::: Available data :::

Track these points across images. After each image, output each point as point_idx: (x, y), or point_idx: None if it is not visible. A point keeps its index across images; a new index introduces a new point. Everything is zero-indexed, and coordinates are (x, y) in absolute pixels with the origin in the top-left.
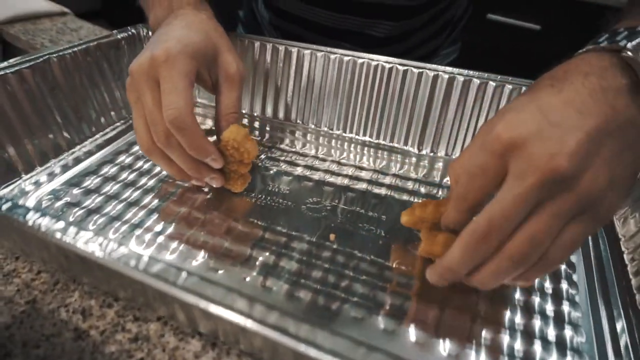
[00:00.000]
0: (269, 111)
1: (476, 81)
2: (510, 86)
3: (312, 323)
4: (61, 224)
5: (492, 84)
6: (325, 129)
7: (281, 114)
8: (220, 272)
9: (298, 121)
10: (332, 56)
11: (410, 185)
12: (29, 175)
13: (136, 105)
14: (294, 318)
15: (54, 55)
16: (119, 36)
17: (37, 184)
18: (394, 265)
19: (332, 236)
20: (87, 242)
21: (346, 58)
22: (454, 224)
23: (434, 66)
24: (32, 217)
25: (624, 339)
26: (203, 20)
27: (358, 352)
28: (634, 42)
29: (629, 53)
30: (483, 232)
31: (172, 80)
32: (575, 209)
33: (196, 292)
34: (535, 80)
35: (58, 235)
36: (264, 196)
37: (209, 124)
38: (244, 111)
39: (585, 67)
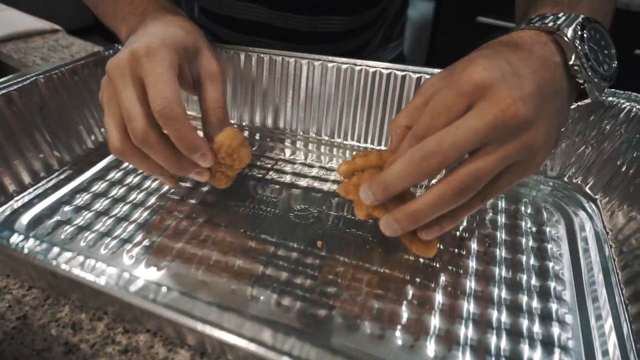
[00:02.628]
0: (258, 120)
1: None
2: None
3: (299, 334)
4: (49, 244)
5: None
6: (314, 135)
7: (270, 122)
8: (209, 284)
9: (287, 129)
10: (330, 65)
11: None
12: (20, 196)
13: (109, 104)
14: (280, 330)
15: (41, 76)
16: (106, 53)
17: (29, 204)
18: (381, 270)
19: (319, 243)
20: (73, 262)
21: (344, 66)
22: None
23: (430, 70)
24: (16, 240)
25: (612, 336)
26: (180, 20)
27: None
28: (562, 25)
29: (559, 34)
30: (431, 150)
31: (156, 72)
32: (517, 156)
33: (182, 308)
34: (485, 45)
35: (41, 257)
36: (251, 205)
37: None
38: (232, 121)
39: (529, 39)
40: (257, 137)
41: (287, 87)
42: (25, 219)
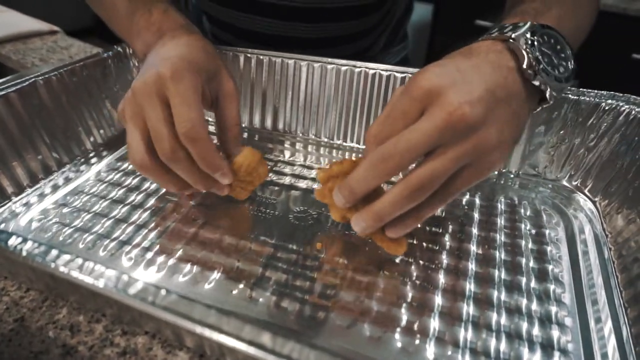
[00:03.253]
0: (257, 121)
1: None
2: None
3: (298, 336)
4: (46, 246)
5: None
6: (313, 136)
7: (269, 124)
8: (208, 286)
9: (286, 130)
10: (329, 66)
11: None
12: (19, 197)
13: (133, 120)
14: (279, 333)
15: (40, 77)
16: (104, 55)
17: (28, 205)
18: (380, 272)
19: (318, 245)
20: (69, 263)
21: (343, 68)
22: None
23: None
24: (14, 242)
25: (611, 338)
26: (198, 40)
27: None
28: (517, 33)
29: (513, 41)
30: (388, 153)
31: (182, 95)
32: (469, 156)
33: (181, 311)
34: (445, 56)
35: (39, 259)
36: (251, 207)
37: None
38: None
39: (485, 48)
40: (256, 138)
41: (287, 88)
42: (23, 220)
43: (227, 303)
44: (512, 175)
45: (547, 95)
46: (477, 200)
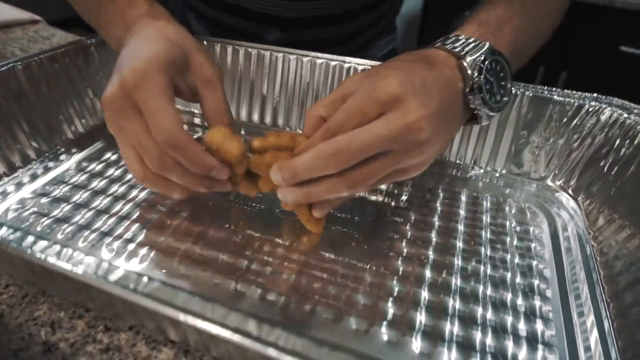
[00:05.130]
0: (244, 115)
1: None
2: None
3: (284, 327)
4: (27, 235)
5: None
6: (300, 131)
7: (256, 118)
8: (192, 278)
9: (273, 124)
10: (319, 61)
11: (384, 186)
12: None
13: (120, 135)
14: (263, 322)
15: (19, 63)
16: (87, 42)
17: (4, 194)
18: (367, 266)
19: (305, 239)
20: (48, 252)
21: (332, 63)
22: None
23: None
24: None
25: (594, 333)
26: (162, 27)
27: (328, 354)
28: (471, 58)
29: (463, 62)
30: (341, 148)
31: (150, 102)
32: (407, 164)
33: (164, 300)
34: (398, 57)
35: (14, 245)
36: (236, 200)
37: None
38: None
39: (442, 60)
40: (243, 132)
41: (275, 82)
42: (0, 210)
43: (211, 295)
44: (497, 174)
45: (479, 120)
46: (463, 198)
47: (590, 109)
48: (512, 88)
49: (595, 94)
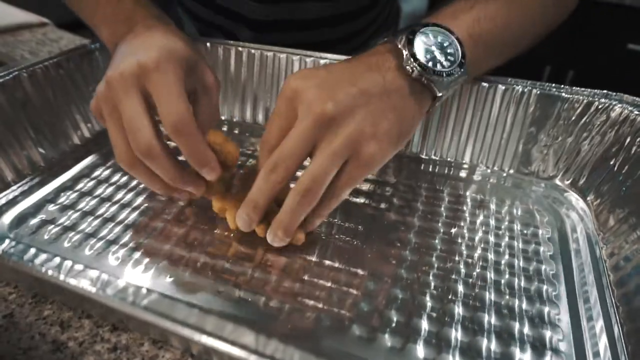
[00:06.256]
0: (248, 116)
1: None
2: (485, 84)
3: (285, 337)
4: (29, 245)
5: (484, 84)
6: None
7: (261, 119)
8: (195, 286)
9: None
10: (322, 61)
11: (387, 188)
12: (3, 194)
13: (112, 116)
14: (263, 332)
15: (24, 70)
16: (91, 47)
17: (12, 202)
18: (371, 275)
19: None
20: (49, 264)
21: (322, 62)
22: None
23: None
24: None
25: (603, 338)
26: (175, 30)
27: None
28: (400, 35)
29: (395, 42)
30: (274, 163)
31: (168, 86)
32: (345, 150)
33: (162, 311)
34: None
35: (16, 259)
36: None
37: None
38: (222, 117)
39: (372, 51)
40: (237, 131)
41: (280, 83)
42: (7, 218)
43: (214, 303)
44: (504, 174)
45: (434, 89)
46: (469, 200)
47: (600, 106)
48: (462, 58)
49: (605, 91)
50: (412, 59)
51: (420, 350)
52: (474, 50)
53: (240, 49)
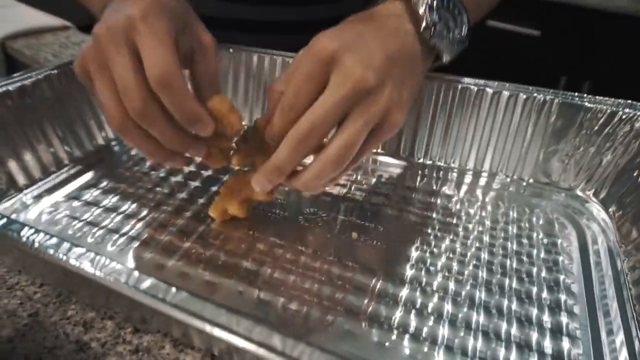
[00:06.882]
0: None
1: (473, 88)
2: (507, 92)
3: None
4: (58, 239)
5: (505, 93)
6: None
7: None
8: (216, 285)
9: None
10: None
11: (408, 194)
12: (30, 189)
13: (100, 75)
14: (287, 333)
15: (55, 70)
16: None
17: (38, 198)
18: (388, 277)
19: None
20: (81, 257)
21: None
22: (280, 133)
23: (431, 74)
24: (26, 233)
25: (623, 351)
26: None
27: None
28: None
29: (412, 5)
30: (306, 131)
31: (155, 36)
32: (376, 119)
33: (189, 309)
34: (344, 20)
35: (51, 251)
36: (260, 207)
37: None
38: (244, 122)
39: (384, 11)
40: None
41: None
42: (33, 212)
43: (235, 303)
44: (524, 183)
45: (442, 56)
46: (489, 207)
47: (624, 117)
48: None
49: (629, 101)
50: (432, 26)
51: (438, 358)
52: (471, 13)
53: (275, 57)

:::

Problem to work on: Leaving out the images, return the entries above exactly as they read.

Answer box:
Track these points across images. After each image, output each point as point_idx: (x, y), or point_idx: None if it is not visible. A point keeps its index across images; a new index introduces a new point. Everything is zero-indexed, and coordinates are (x, y) in absolute pixels with the origin in the top-left.
[00:00.000]
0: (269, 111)
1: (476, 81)
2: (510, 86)
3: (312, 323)
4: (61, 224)
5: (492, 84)
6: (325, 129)
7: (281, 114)
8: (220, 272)
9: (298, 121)
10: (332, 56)
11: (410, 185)
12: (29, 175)
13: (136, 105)
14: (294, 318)
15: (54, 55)
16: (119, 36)
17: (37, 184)
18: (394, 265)
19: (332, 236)
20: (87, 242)
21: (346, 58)
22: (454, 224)
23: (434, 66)
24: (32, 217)
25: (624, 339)
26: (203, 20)
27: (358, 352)
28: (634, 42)
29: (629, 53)
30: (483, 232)
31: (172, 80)
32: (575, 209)
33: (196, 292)
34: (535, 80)
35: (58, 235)
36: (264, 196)
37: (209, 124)
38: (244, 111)
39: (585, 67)
[00:02.628]
0: (258, 120)
1: None
2: None
3: (299, 334)
4: (49, 244)
5: None
6: (314, 135)
7: (270, 122)
8: (209, 284)
9: (287, 129)
10: (330, 65)
11: None
12: (20, 196)
13: (109, 104)
14: (280, 330)
15: (41, 76)
16: (106, 53)
17: (29, 204)
18: (381, 270)
19: (319, 243)
20: (73, 262)
21: (344, 66)
22: None
23: (430, 70)
24: (16, 240)
25: (612, 336)
26: (180, 20)
27: None
28: (562, 25)
29: (559, 34)
30: (431, 150)
31: (156, 72)
32: (517, 156)
33: (182, 308)
34: (485, 45)
35: (41, 257)
36: (251, 205)
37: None
38: (232, 121)
39: (529, 39)
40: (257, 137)
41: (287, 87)
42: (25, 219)
[00:03.253]
0: (257, 121)
1: None
2: None
3: (298, 336)
4: (46, 246)
5: None
6: (313, 136)
7: (269, 124)
8: (208, 286)
9: (286, 130)
10: (329, 66)
11: None
12: (19, 197)
13: (133, 120)
14: (279, 333)
15: (40, 77)
16: (104, 55)
17: (28, 205)
18: (380, 272)
19: (318, 245)
20: (69, 263)
21: (343, 68)
22: None
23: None
24: (14, 242)
25: (611, 338)
26: (198, 40)
27: None
28: (517, 33)
29: (513, 41)
30: (388, 153)
31: (182, 95)
32: (469, 156)
33: (181, 311)
34: (445, 56)
35: (39, 259)
36: (251, 207)
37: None
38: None
39: (485, 48)
40: (256, 138)
41: (287, 88)
42: (23, 220)
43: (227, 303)
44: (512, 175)
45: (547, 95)
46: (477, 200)
[00:05.130]
0: (244, 115)
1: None
2: None
3: (284, 327)
4: (27, 235)
5: None
6: (300, 131)
7: (256, 118)
8: (192, 278)
9: (273, 124)
10: (319, 61)
11: (384, 186)
12: None
13: (120, 135)
14: (263, 322)
15: (19, 63)
16: (87, 42)
17: (4, 194)
18: (367, 266)
19: (305, 239)
20: (48, 252)
21: (332, 63)
22: None
23: None
24: None
25: (594, 333)
26: (162, 27)
27: (328, 354)
28: (471, 58)
29: (463, 62)
30: (341, 148)
31: (150, 102)
32: (407, 164)
33: (164, 300)
34: (398, 57)
35: (14, 245)
36: (236, 200)
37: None
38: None
39: (442, 60)
40: (243, 132)
41: (275, 82)
42: (0, 210)
43: (211, 295)
44: (497, 174)
45: (479, 120)
46: (463, 198)
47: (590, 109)
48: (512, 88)
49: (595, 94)
[00:06.256]
0: (248, 116)
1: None
2: (485, 84)
3: (285, 337)
4: (29, 245)
5: (484, 84)
6: None
7: (261, 119)
8: (195, 286)
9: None
10: (322, 61)
11: (387, 188)
12: (3, 194)
13: (112, 116)
14: (263, 332)
15: (24, 70)
16: (91, 47)
17: (12, 202)
18: (371, 275)
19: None
20: (49, 264)
21: (322, 62)
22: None
23: None
24: None
25: (603, 338)
26: (175, 30)
27: None
28: (400, 35)
29: (395, 42)
30: (274, 163)
31: (168, 86)
32: (345, 150)
33: (162, 311)
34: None
35: (16, 259)
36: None
37: None
38: (222, 117)
39: (372, 51)
40: (237, 131)
41: (280, 83)
42: (7, 218)
43: (214, 303)
44: (504, 174)
45: (434, 89)
46: (469, 200)
47: (600, 106)
48: (462, 58)
49: (605, 91)
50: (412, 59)
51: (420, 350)
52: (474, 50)
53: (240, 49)
[00:06.882]
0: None
1: (473, 88)
2: (507, 92)
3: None
4: (58, 239)
5: (505, 93)
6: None
7: None
8: (216, 285)
9: None
10: None
11: (408, 194)
12: (30, 189)
13: (100, 75)
14: (287, 333)
15: (55, 70)
16: None
17: (38, 198)
18: (388, 277)
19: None
20: (81, 257)
21: None
22: (280, 133)
23: (431, 74)
24: (26, 233)
25: (623, 351)
26: None
27: None
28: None
29: (412, 5)
30: (306, 131)
31: (155, 36)
32: (376, 119)
33: (189, 309)
34: (344, 20)
35: (51, 251)
36: (260, 207)
37: None
38: (244, 122)
39: (384, 11)
40: None
41: None
42: (33, 212)
43: (235, 303)
44: (524, 183)
45: (442, 56)
46: (489, 207)
47: (624, 117)
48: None
49: (629, 101)
50: (432, 26)
51: (438, 358)
52: (471, 13)
53: (275, 57)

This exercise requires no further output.